Romney, pas en faveur d'un nouveau plan de relance de la Fed

afp Publié le - Mis à jour le

Actualité Le candidat républicain à la présidentielle américaine de novembre Mitt Romney a déclaré dimanche être pour des mesures "fortes" pour l'économie mais pas en faveur d'un nouveau plan de relance de la Banque centrale (Fed).

"Je pense vraiment que c'est le moment de faire quelque chose de fort et cela ne consiste pas à augmenter le poids du gouvernement", a-t-il expliqué dans une interview sur la chaîne CNN.

"Je suis sûr que la Fed est attentive, va essayer de conforter l'économie, mais je ne pense pas qu'un nouveau round d'assouplissement monétaire aide l'économie", a-t-il dit.
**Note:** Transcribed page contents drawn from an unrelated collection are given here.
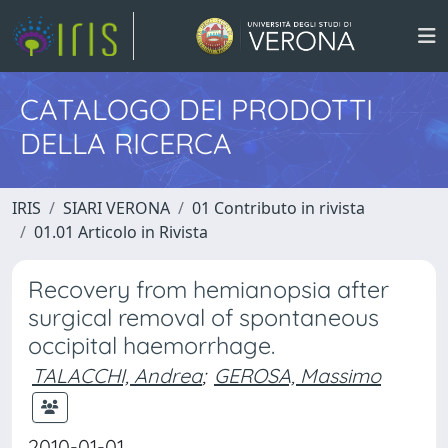
CATALOGO DEI PRODOTTI
DELLA RICERCA
IRIS
SIARI VERONA
01 Contributo in rivista
01.01 Articolo in Rivista
Recovery from hemianopsia after
surgical removal of spontaneous
occipital haemorrhage.
TALACCHI, Andrea
;
GEROSA, Massimo
2010-01-01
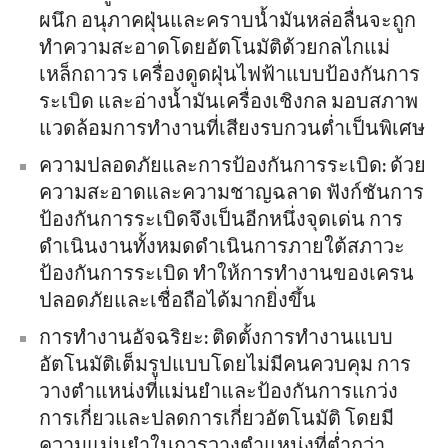
ผนึก อนุภาคฝุ่นและคราบน้ำมันหล่อลื่นจะถูก
ทำความสะอาดโดยอัตโนมัติด้วยกลไกแม่
เหล็กถาวร เครื่องดูดฝุ่นไฟฟ้าแบบป้องกันการ
ระเบิด และอ่างน้ำมันเครื่องเชิงกล มอบสภาพ
แวดล้อมการทำงานที่เสียงรบกวนต่ำเป็นพิเศษ
ความปลอดภัยและการป้องกันการระเบิด: ด้วย
ความสะอาดและความชาญฉลาด ฟังก์ชันการ
ป้องกันการระเบิดจึงเป็นอีกหนึ่งจุดเด่น การ
ดำเนินงานทั้งหมดดำเนินการภายใต้สภาวะ
ป้องกันการระเบิด ทำให้การทำงานของเครน
ปลอดภัยและเชื่อถือได้มากยิ่งขึ้น
การทำงานอัจฉริยะ: ติดตั้งการทำงานแบบ
อัตโนมัติเต็มรูปแบบโดยไม่มีคนควบคุม การ
วางตำแหน่งที่แม่นยำและป้องกันการแกว่ง
การเกี่ยวและปลดการเกี่ยวอัตโนมัติ โดยมี
ความแม่นยำในการวางตำแหน่งที่ต่ำกว่า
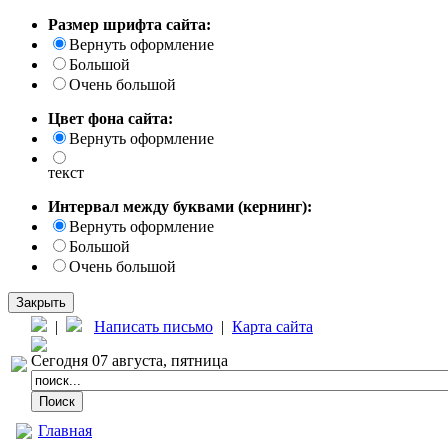
Размер шрифта сайта:
Вернуть оформление
Большой
Очень большой
Цвет фона сайта:
Вернуть оформление
текст
Интервал между буквами (кернинг):
Вернуть оформление
Большой
Очень большой
Закрыть
|
Написать письмо
|
Карта сайта
Сегодня 07 августа, пятница
Главная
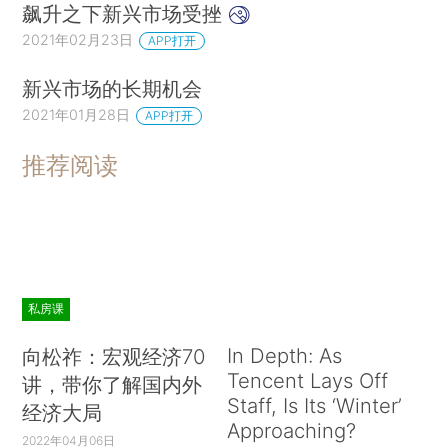
飙升之下新兴市场受挫
2021年02月23日
APP打开
新兴市场的长期机会
2021年01月28日
APP打开
推荐阅读
私房课
In Depth: As
向松祚：宏观经济70
Tencent Lays Off
讲，带你了解国内外
Staff, Is Its ‘Winter’
经济大局
Approaching?
2022年04月06日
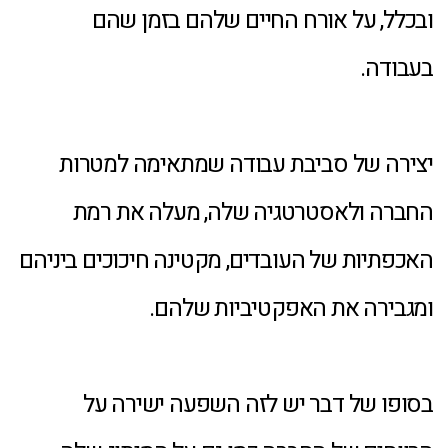
ובכלל, על אורח החיים שלהם בזמן שהם
בעבודה.
יצירה של סביבת עבודה שמתאימה למטרות
החברה ולאסטרטגיה שלה, מעלה את רמת
האכפתיות של העובדים, מקטינה חיכוכים ביניהם
ומגבירה את האפקטיביות שלהם.
בסופו של דבר יש לזה השפעה ישירה על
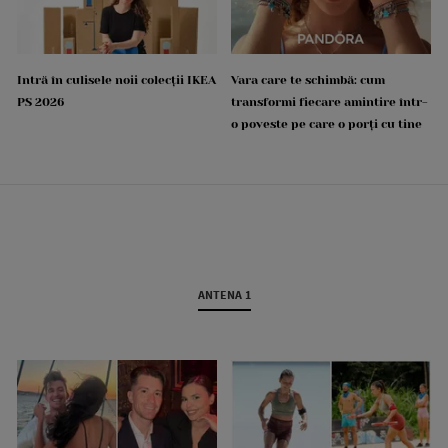
Intră în culisele noii colecții IKEA
Vara care te schimbă: cum
PS 2026
transformi fiecare amintire într-
o poveste pe care o porți cu tine
ANTENA 1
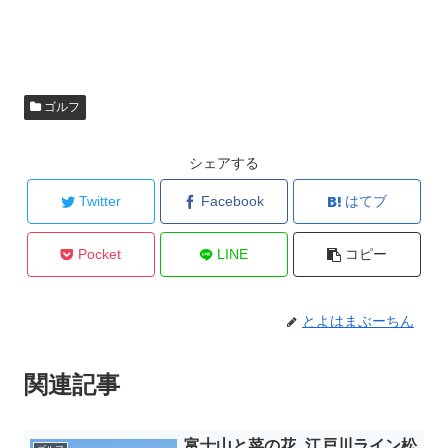
ゴルフ
シェアする
Twitter
Facebook
はてブ
Pocket
LINE
コピー
とよはまぶーちん
関連記事
富士山と菜の花_江戸川ライン松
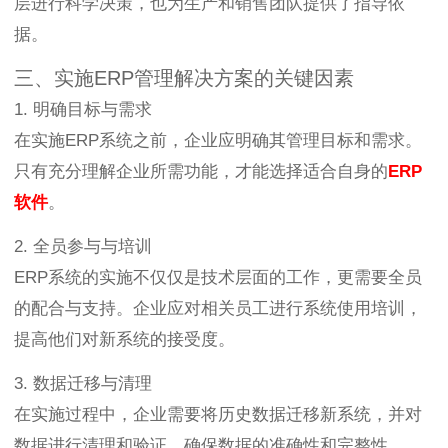
层进行科学决策，也为生产和销售团队提供了指导依
据。
三、实施ERP管理解决方案的关键因素
1. 明确目标与需求
在实施ERP系统之前，企业应明确其管理目标和需求。
只有充分理解企业所需功能，才能选择适合自身的
ERP
软件
。
2. 全员参与与培训
ERP系统的实施不仅仅是技术层面的工作，更需要全员
的配合与支持。企业应对相关员工进行系统使用培训，
提高他们对新系统的接受度。
3. 数据迁移与清理
在实施过程中，企业需要将历史数据迁移新系统，并对
数据进行清理和验证，确保数据的准确性和完整性。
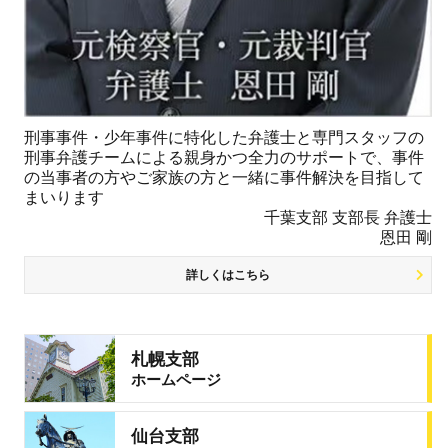
刑事事件・少年事件に特化した弁護士と専門スタッフの
刑事弁護チームによる親身かつ全力のサポートで、事件
の当事者の方やご家族の方と一緒に事件解決を目指して
まいります
千葉支部 支部長 弁護士
恩田 剛
詳しくはこちら
札幌支部
ホームページ
仙台支部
L'ancien investisseur et homme d'affaires multimillionnaire a estimé qu'il fallait "créer les incitations et les conditions nécessaires pour que les entrepreneurs - petites et grandes entreprises - embauchent davantage".

Le rival de Barack Obama défend la baisse des taux d'imposition pour les particuliers comme pour les entreprises, demande la réduction des dépenses publiques et prône l'allègement des règlementations envers les groupes énergétiques pour atteindre l'indépendance des Etats-Unis dans ce domaine à l'horizon 2020.

Romney estime que son programme pourrait créer 12 millions d'emplois à la fin de son premier mandat. Obama a de son côté contré son adversaire en qualifiant ses réductions d'impôts de "poudre aux yeux", dans un spot de campagne qui affirme que pendant que Romney profitera de sa fortune, il fera payer la facture à la classe moyenne.

Sur le plan de la politique monétaire, la Fed maintient ses taux d'intérêt à des niveaux historiquement bas, entre 0 et 0,25% depuis décembre 2008 et l'entrée de l'économie américaine en récession, et a injecté des liquidités à plusieurs reprises pour tenter de remédier à la crise du crédit.

Mercredi, la Fed avait opté pour le statu quo, renonçant à une nouvelle phase d'assouplissement monétaire, qui revient à injecter massivement des liquidités sur le marché pour stimuler l'activité. Elle n'a cependant pas exclu de "prendre des mesures supplémentaires" si la situation se dégrade.